Staffan Larsson (University of Gothenburg)
Alexander Berman (Talkamatic AB)
Jessica Villing (University of Gothenburg)

This paper describes an in-vehicle dialogue system demonstrating a novel combination of flexible multimodal menu-based dialogue and a "speech cursor" which enables menu navigation as well as browsing long list using haptic input and spoken output.

#9Prosody Toolkit: Integrating HTK, Praat and WEKA

Scott Thomas Christie (Cognitive Science, University of Minnesota)
Serguei Pakhomov (Center for Clinical and Cognitive Neuropharmacology, College of Pharmacy, University of Minnesota)

A major hurdle in computational speech analysis is the effective integration of available tools originally developed for purposes unrelated to each other. We present a Python-based tool to enable an efficient and organized processing workflow incorporating automatic speech recognition using HTK, phoneme-level prosodic feature extraction in Praat and machine learning in WEKA. Our system is extensible, customizable and organizes prosodic data by phoneme and time stamp in a tabular fashion in preparation for analysis using other utilities. Plotting of prosodic information is supported to enable visualization of prosodic features.

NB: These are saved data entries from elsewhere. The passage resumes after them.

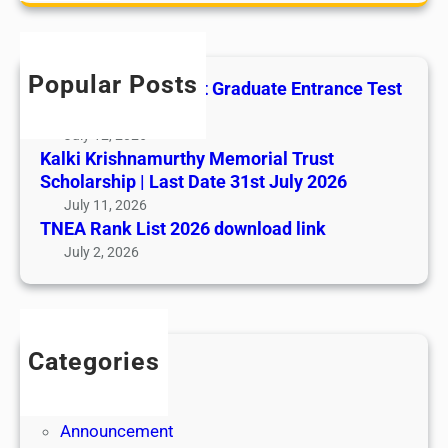
r
b
c
u
h
s
Popular Posts
All India AYUSH Post Graduate Entrance Test
e
(AIAPGET)
July 12, 2026
Kalki Krishnamurthy Memorial Trust
Scholarship | Last Date 31st July 2026
July 11, 2026
TNEA Rank List 2026 download link
July 2, 2026
Categories
Admission
Admit Cards
Announcement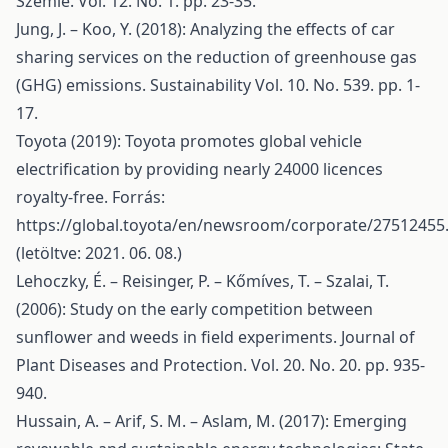
Szemle. Vol. 12. No. 1. pp. 23-35.
Jung, J. – Koo, Y. (2018): Analyzing the effects of car
sharing services on the reduction of greenhouse gas
(GHG) emissions. Sustainability Vol. 10. No. 539. pp. 1-
17.
Toyota (2019): Toyota promotes global vehicle
electrification by providing nearly 24000 licences
royalty-free. Forrás:
https://global.toyota/en/newsroom/corporate/27512455
(letöltve: 2021. 06. 08.)
Lehoczky, É. – Reisinger, P. – Kőmíves, T. – Szalai, T.
(2006): Study on the early competition between
sunflower and weeds in field experiments. Journal of
Plant Diseases and Protection. Vol. 20. No. 20. pp. 935-
940.
Hussain, A. – Arif, S. M. – Aslam, M. (2017): Emerging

#10Collecting life logs for experience-based corpora

Fabiano Francesconi (DISI - University of Trento, 38050 Povo (Trento), Italy)
Arindam Ghosh (DISI - University of Trento, 38050 Povo (Trento), Italy)
Giuseppe Riccardi (DISI - University of Trento, 38050 Povo (Trento), Italy)
Marco Ronchetti (DISI - University of Trento, 38050 Povo (Trento), Italy)
Alex Vagin (DISI - University of Trento, 38050 Povo (Trento), Italy)

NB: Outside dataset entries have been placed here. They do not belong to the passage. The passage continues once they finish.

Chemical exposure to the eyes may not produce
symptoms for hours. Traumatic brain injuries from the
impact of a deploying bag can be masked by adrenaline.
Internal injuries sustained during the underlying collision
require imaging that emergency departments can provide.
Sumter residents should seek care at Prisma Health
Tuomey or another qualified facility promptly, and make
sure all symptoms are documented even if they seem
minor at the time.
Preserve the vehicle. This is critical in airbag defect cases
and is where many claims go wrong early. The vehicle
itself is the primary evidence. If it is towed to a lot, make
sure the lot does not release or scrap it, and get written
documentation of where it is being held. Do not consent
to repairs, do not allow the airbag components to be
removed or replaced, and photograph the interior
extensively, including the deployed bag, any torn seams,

In this paper we propose an approach to lightweight acquisition, sharing and annotation of experience-based corpora via mobile devices. Corpora acquisition is the crucial and often costly process in speech and language science and engineering. To address this problem, we have built a system for creating a location based corpora annotated with multimedia tags (e.g. text, speech, image) generated by end-users. We describe a relevant case study for the collection of mobile user life logs. We plan to make publicly available such tools and platforms to the research community for collaborative development and distributed experiential corpora collection.